### Texte proposé
Une ancienne exciseuse informe les membres de sa communauté des préjudices des MGF/E. Photo : Abraham Gelaw
  • 08 Avril 2010

AWASH, région de l’Afar, Éthiopie — Le visage de Dohra Ali s’illumine d’un sourire au souvenir de la question posée par sa fille ainée il y a quelques années : « Mère, existe-t-il un endroit dans le monde où l’on ne pratique pas les mutilations génitales féminines et où je pourrais aller ? ». À l’époque, cette question constituait un véritable affront pour Dohra, qui était l’une des femmes de la communauté chargées des excisions.

En y repensant, Dohra affirme que les paroles de sa fille étaient prophétiques. C’est à peu près à cette période, en 2000, qu’une campagne visant à mettre fin aux mutilations génitales féminines et à l’excision (MGF/E) a été lancée dans la région. Les principaux promoteurs de cette campagne ont été les chefs religieux, qui ont déployé d’immenses efforts pour faire comprendre à leurs homologues plus conservateurs, aux chefs de clans et à la communauté dans son ensemble que l’Islam ne soutenait pas ces pratiques. Il s’agissait d’une idée nouvelle pour beaucoup de personnes convaincues depuis toujours que les MGF/E étaient une obligation religieuse.

Au début, Dohra était farouchement opposée à cette campagne. Mais elle a finalement changé d’avis lorsque les chefs religieux ont organisé des débats dans sa communauté et condamné ces pratiques. Après avoir appris que l’Islam n’appuyait pas les MGF/E, Dohra a décidé d’épargner ce calvaire à ses cinq filles et de cesser elle-même de réaliser ces interventions. Malgré les railleries de certains membres de sa communauté, Dohra ne s’est pas arrêtée là et s’est ralliée à la campagne de lutte contre les MGF/E.

### Questions
**1)** Dans l'article sur Dohra Ali, relevez les destinataires que les chefs religieux ont cherché à convaincre que l'Islam ne soutenait pas les MGF/E.
**2)** Répondez brièvement à partir de l'article sur Dohra Ali :
(a) En quelle année la campagne contre les MGF/E a-t-elle été lancée dans la région ?
(b) Combien de filles Dohra a-t-elle décidé d'épargner ?
(c) Qui est l'auteur de la photo ?
**3)** Rédigez la suite de l'article sur l'engagement de Dohra Ali contre les MGF/E, à partir de sa dernière phrase.
Le matériel qui suit n'a aucun lien avec le texte.

### Éléments issus d'un jeu de données

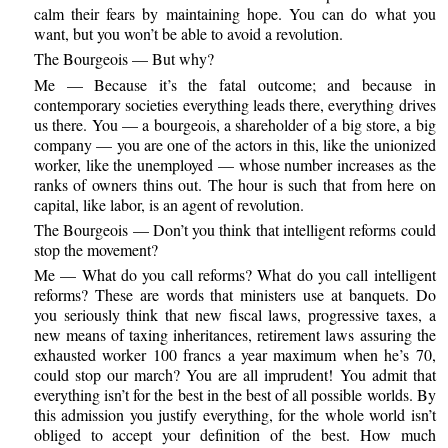
calm their fears by maintaining hope. You can do what you
want, but you won’t be able to avoid a revolution.
The Bourgeois — But why?
Me — Because it’s the fatal outcome; and because in
contemporary societies everything leads there, everything drives
us there. You — a bourgeois, a shareholder of a big store, a big
company — you are one of the actors in this, like the unionized
worker, like the unemployed — whose number increases as the
ranks of owners thins out. The hour is such that from here on
capital, like labor, is an agent of revolution.
The Bourgeois — Don’t you think that intelligent reforms could
stop the movement?
Me — What do you call reforms? What do you call intelligent
reforms? These are words that ministers use at banquets. Do
you seriously think that new fiscal laws, progressive taxes, a
new means of taxing inheritances, retirement laws assuring the
exhausted worker 100 francs a year maximum when he’s 70,
could stop our march? You are all imprudent! You admit that
everything isn’t for the best in the best of all possible worlds. By
this admission you justify everything, for the whole world isn’t
obliged to accept your definition of the best. How much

### Corrigé
**1)**
- leurs homologues plus conservateurs
- les chefs de clans
- la communauté dans son ensemble

**2)**
(a) En 2000.
(b) Cinq.
(c) Abraham Gelaw.

**3)**
Parvenir à un consensus

La campagne a suivi son cours pendant six ans et débouché, en 2006, sur une conférence pendant laquelle un consensus quant à l’abandon total des MGF/E dans la région a été trouvé. Cette conférence a rassemblé des hauts fonctionnaires du gouvernement régional, des administrateurs de la zone, des responsables de woredas (districts) et de kebeles (sous-districts), ainsi que des chefs religieux et de clans. Une règlementation gouvernementale réaffirmant le Code pénal d’Éthiopie (ratifié en 2005), qui érige ces pratiques en infraction, a également été adoptée.

C’est sur cette base que le Programme conjoint UNFPA-UNICEF pour l’abandon des MGF/E a été mis en place dans la région de l’Afar.

La région de l’Afar est l’un des endroits les plus chauds et les plus secs de la planète. Selon l’enquête démographique et de santé réalisée en 2005, il s’agit de la deuxième région d’Éthiopie en termes de prévalence des MGF/E, après la région Somali, avec des taux de prévalence respectifs de 74 % et 92 % . Dans la région de l’Afar, les femmes sont traditionnellement soumises à la forme la plus sévère de ces pratiques, l’infibulation, réalisée en général à l’âge de 7 à 9 ans. Dans certains districts, cette intervention a lieu dans les jours qui suivent la naissance.

L’infibulation consiste à retirer la totalité du clitoris, des petites lèvres et des grandes lèvres, puis à suturer ou sceller la plaie en laissant seulement un petit orifice pour l’écoulement de l’urine et des règles. Les chiffres montrent que 63,2 % des femmes de la région de l’Afar ont été infibulées (certaines personnes réalisent aujourd’hui une forme moins extrême). Cette pratique entraîne souvent un traumatisme et des douleurs intenses, un choc septique, des hémorragies, une infection généralisée, une rétention urinaire, des ulcérations génitales, des infections urinaires, etc. Les obstructions et les déchirures pendant les rapports sexuels ou l’accouchement sont fréquentes.

Dohra Ali avec deux de ses filles non excisées. Photo : Abraham Gelaw

 

Susciter l’adhésion de la communauté

La stratégie de base du Programme conjoint UNFPA-UNICEF est d’obtenir l’adhésion d’un premier groupe d’individus qui décident de mettre fin aux MGF/E. Ils contribuent alors à mobiliser un nombre suffisant de personnes pour créer un point de basculement, c’est-à-dire un consensus suffisant pour entraîner une modification sociale rapide de la norme. L’Association pour le développement du pastoralisme Afar (APDA), l’organisation de développement des femmes éleveuses Rohi Weddu ainsi que le Bureau des affaires féminines jouent le rôle de partenaires de mise en œuvre. Dans un premier temps, le Programme conjoint opère dans tous les sous-districts des six districts constituant la Zone 3 de la région de l’Afar, à savoir Amibara, Argoba, Awash Fentale, Buremudayitu, Dulesa et Gewane.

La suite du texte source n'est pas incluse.